» WRITTEN REQUEST: Output as a JSON list of strings the lines of the records starting at the line that contains "subtitle Formation of" and ending at the line that contains "table_cell [324, 301, 873, 331]", one string per line, leaving out blank lines.

» SUPPLIED RECORDS:
[START]

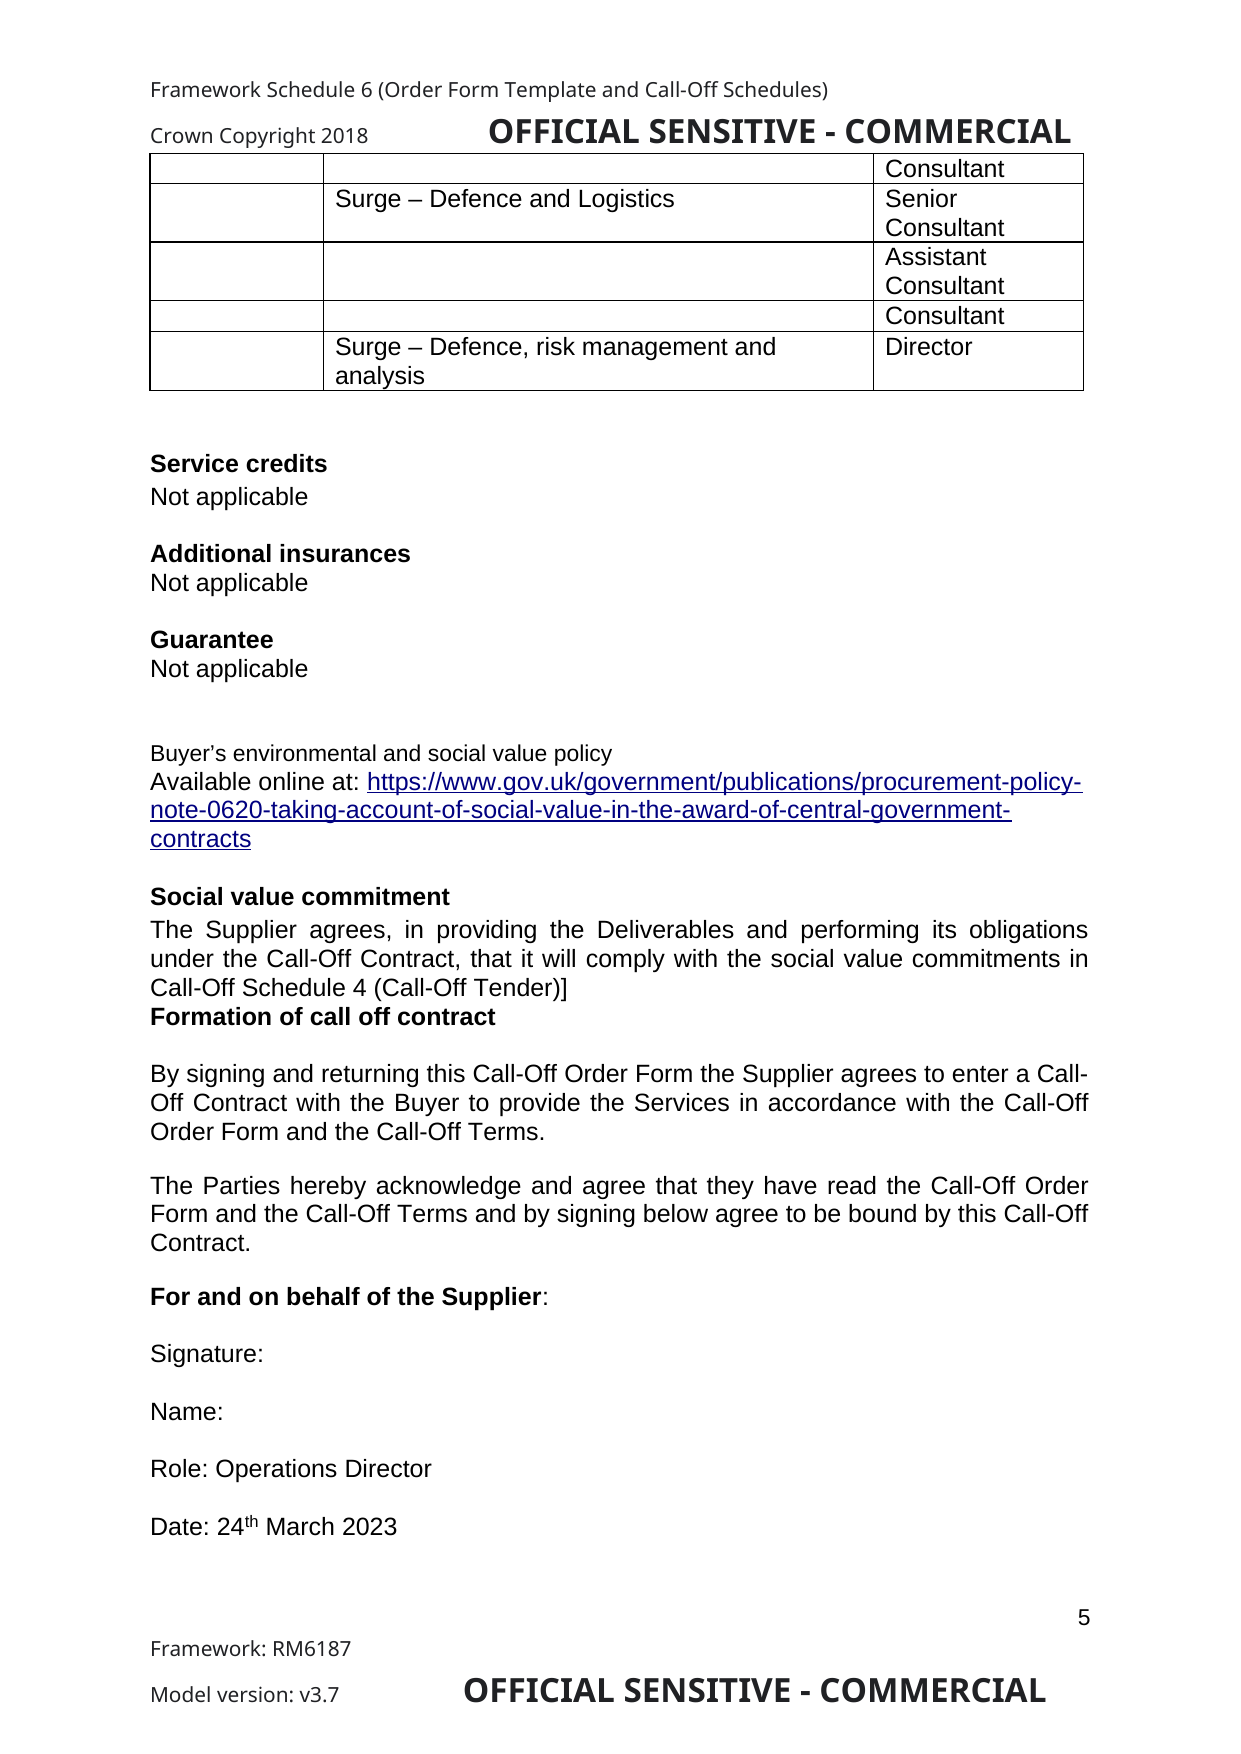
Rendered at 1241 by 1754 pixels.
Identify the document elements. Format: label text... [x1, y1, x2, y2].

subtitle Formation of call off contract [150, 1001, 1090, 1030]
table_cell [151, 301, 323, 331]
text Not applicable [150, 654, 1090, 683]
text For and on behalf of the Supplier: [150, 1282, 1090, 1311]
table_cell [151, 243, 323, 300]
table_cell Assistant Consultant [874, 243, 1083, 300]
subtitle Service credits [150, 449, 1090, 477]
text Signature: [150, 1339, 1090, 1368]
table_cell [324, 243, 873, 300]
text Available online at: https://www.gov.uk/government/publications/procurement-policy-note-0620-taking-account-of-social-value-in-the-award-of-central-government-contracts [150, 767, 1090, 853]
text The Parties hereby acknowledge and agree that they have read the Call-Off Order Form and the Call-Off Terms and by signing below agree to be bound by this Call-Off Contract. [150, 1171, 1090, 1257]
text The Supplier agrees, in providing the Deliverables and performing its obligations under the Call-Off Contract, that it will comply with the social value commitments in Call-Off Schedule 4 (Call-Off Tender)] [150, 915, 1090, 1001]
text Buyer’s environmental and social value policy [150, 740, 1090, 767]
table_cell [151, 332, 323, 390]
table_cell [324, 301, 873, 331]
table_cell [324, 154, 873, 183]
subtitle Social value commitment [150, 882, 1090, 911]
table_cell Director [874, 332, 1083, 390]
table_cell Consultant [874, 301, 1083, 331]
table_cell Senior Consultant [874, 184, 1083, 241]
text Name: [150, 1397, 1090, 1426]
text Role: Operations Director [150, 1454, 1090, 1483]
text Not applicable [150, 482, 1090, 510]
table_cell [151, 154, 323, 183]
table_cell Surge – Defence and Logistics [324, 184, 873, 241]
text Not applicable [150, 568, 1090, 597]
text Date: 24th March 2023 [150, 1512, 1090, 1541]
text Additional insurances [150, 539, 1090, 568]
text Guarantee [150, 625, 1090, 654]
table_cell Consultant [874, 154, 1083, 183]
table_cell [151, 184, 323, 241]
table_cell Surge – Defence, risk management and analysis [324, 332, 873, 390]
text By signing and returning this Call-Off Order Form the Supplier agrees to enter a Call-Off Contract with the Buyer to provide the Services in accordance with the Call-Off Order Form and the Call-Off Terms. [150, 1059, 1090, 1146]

[END]
[START]

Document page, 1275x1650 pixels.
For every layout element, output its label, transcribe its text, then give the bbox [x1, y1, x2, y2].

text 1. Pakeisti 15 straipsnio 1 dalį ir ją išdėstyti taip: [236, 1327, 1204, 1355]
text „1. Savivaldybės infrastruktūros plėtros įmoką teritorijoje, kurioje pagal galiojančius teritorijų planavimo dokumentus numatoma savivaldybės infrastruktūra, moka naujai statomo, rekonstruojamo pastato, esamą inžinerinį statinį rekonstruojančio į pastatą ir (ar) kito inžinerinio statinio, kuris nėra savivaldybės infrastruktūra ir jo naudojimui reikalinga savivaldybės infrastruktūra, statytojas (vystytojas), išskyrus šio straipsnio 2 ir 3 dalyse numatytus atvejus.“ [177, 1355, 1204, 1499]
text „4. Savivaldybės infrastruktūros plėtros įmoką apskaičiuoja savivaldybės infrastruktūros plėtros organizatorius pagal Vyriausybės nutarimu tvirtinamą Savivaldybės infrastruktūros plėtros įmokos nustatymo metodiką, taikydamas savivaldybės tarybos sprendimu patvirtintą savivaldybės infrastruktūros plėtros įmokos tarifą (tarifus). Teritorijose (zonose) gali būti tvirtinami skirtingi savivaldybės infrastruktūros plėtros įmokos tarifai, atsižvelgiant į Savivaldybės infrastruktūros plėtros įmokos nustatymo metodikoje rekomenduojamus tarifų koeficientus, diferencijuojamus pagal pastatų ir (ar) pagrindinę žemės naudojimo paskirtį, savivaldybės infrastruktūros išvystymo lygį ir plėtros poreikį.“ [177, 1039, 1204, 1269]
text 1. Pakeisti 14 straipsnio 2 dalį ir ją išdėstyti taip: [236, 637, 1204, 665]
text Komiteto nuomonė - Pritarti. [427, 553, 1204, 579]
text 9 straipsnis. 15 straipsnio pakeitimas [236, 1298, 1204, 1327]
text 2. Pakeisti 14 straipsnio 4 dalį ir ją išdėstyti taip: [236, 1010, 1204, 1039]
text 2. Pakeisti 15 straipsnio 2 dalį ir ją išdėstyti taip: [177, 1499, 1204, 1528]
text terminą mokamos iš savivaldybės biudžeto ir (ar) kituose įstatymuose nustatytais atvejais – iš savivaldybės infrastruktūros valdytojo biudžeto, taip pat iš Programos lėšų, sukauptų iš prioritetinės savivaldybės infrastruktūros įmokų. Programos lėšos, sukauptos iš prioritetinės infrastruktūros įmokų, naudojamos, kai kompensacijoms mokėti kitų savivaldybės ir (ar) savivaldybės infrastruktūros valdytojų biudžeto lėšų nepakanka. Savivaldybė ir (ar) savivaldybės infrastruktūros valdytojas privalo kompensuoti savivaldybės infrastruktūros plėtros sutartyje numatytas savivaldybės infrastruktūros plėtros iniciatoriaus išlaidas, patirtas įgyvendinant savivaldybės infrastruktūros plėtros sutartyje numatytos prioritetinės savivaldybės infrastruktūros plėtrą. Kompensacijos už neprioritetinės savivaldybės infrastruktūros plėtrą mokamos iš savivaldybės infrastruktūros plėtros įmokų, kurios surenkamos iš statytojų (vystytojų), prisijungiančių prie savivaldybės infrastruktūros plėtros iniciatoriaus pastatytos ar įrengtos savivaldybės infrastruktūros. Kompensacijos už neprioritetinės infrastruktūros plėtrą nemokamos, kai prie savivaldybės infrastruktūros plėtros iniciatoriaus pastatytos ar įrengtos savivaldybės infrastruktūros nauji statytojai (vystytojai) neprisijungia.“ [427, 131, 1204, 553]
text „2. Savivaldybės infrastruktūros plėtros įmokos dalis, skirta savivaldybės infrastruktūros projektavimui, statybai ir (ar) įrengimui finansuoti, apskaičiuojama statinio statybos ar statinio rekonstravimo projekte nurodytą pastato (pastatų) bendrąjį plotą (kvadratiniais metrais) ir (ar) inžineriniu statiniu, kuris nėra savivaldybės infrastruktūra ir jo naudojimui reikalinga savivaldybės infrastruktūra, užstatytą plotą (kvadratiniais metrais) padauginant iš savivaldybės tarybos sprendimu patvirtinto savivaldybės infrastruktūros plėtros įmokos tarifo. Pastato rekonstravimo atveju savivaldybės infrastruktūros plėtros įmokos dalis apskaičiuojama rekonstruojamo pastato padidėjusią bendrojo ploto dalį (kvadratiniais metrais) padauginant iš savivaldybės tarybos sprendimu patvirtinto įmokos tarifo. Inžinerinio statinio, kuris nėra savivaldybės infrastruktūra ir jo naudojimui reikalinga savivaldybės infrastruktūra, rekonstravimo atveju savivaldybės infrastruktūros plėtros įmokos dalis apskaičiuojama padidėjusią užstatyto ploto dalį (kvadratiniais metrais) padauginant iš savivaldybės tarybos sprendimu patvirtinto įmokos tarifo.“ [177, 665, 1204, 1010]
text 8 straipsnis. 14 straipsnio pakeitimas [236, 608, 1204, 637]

[END]
[START]

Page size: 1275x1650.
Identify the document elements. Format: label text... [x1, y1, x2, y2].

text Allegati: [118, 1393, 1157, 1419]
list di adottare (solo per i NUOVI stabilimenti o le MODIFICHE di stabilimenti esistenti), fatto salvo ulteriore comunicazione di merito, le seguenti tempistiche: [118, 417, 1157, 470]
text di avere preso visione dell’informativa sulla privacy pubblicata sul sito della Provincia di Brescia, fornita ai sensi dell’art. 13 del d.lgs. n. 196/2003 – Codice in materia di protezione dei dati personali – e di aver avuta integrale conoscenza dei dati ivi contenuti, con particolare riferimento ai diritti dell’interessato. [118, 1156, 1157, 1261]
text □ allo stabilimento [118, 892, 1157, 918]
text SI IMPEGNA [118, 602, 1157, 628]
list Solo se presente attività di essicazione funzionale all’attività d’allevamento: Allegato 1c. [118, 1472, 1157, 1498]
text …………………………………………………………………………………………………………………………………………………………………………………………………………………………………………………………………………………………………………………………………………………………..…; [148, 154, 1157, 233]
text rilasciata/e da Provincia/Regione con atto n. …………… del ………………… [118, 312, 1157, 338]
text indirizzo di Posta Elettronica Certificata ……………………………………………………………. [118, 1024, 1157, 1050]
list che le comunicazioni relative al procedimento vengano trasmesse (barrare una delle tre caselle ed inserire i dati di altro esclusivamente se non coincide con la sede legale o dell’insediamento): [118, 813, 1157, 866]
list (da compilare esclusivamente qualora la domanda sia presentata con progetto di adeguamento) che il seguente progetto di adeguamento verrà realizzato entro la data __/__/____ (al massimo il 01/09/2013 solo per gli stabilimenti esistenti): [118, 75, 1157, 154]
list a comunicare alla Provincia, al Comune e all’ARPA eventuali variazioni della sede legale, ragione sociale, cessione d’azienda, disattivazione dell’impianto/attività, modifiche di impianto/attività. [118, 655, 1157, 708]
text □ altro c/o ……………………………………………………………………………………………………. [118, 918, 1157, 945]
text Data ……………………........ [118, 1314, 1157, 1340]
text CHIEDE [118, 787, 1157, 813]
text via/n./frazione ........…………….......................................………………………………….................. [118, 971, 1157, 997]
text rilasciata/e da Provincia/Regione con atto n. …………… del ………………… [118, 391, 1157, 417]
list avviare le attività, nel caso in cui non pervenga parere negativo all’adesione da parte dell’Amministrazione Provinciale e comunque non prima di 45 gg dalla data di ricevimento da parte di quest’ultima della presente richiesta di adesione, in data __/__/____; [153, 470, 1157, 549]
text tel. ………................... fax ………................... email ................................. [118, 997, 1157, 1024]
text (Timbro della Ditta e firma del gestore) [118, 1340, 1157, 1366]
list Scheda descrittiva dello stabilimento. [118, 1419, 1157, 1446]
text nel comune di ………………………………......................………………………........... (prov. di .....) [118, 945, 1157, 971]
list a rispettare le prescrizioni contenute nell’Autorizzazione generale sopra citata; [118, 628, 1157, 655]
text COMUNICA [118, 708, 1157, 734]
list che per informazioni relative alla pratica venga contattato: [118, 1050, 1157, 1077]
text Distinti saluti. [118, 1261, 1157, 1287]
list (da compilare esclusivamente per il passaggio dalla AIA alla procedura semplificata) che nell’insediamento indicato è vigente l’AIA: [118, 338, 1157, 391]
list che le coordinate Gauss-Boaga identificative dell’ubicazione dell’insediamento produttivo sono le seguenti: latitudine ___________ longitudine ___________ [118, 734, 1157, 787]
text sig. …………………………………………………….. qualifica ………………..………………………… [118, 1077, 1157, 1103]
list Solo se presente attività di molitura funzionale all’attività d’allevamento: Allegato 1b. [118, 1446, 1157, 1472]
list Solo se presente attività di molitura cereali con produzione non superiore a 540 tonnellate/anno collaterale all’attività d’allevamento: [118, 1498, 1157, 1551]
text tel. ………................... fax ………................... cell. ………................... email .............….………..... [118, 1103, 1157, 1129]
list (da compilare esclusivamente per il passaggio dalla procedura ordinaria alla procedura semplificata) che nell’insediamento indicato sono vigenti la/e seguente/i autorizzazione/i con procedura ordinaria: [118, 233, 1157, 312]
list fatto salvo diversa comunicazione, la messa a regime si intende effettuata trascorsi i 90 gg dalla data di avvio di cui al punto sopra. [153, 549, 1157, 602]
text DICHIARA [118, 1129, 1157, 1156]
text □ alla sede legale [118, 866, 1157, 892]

[END]

» TASK OUTPUT:
[
  "subtitle Formation of call off contract [150, 1001, 1090, 1030]",
  "table_cell [151, 301, 323, 331]",
  "text Not applicable [150, 654, 1090, 683]",
  "text For and on behalf of the Supplier: [150, 1282, 1090, 1311]",
  "table_cell [151, 243, 323, 300]",
  "table_cell Assistant Consultant [874, 243, 1083, 300]",
  "subtitle Service credits [150, 449, 1090, 477]",
  "text Signature: [150, 1339, 1090, 1368]",
  "table_cell [324, 243, 873, 300]",
  "text Available online at: https://www.gov.uk/government/publications/procurement-policy-note-0620-taking-account-of-social-value-in-the-award-of-central-government-contracts [150, 767, 1090, 853]",
  "text The Parties hereby acknowledge and agree that they have read the Call-Off Order Form and the Call-Off Terms and by signing below agree to be bound by this Call-Off Contract. [150, 1171, 1090, 1257]",
  "text The Supplier agrees, in providing the Deliverables and performing its obligations under the Call-Off Contract, that it will comply with the social value commitments in Call-Off Schedule 4 (Call-Off Tender)] [150, 915, 1090, 1001]",
  "text Buyer’s environmental and social value policy [150, 740, 1090, 767]",
  "table_cell [151, 332, 323, 390]",
  "table_cell [324, 301, 873, 331]"
]